[[ ENTRIES PROVIDED, beginning ]]

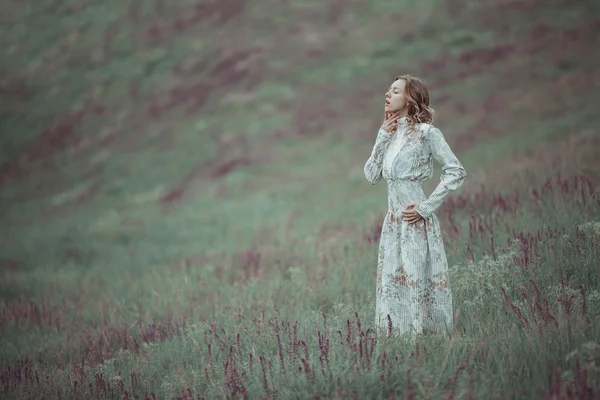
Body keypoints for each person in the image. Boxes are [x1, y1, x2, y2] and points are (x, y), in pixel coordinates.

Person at [364, 74, 467, 339]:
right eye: (389, 89)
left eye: (395, 91)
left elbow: (456, 171)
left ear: (410, 99)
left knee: (417, 282)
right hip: (393, 224)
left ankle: (427, 342)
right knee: (394, 285)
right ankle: (400, 345)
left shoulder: (427, 133)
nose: (387, 94)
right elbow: (371, 175)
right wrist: (381, 137)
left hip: (415, 221)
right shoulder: (390, 134)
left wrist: (426, 207)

[[ ENTRIES PROVIDED, end ]]

== EXERCISE PROMPT ==
The answer must be the lines from the one containing "left knee: (417, 282)" through the last line of the records, copied exactly, with nothing else.

== RESPONSE TO THIS EXERCISE ==
left knee: (417, 282)
right hip: (393, 224)
left ankle: (427, 342)
right knee: (394, 285)
right ankle: (400, 345)
left shoulder: (427, 133)
nose: (387, 94)
right elbow: (371, 175)
right wrist: (381, 137)
left hip: (415, 221)
right shoulder: (390, 134)
left wrist: (426, 207)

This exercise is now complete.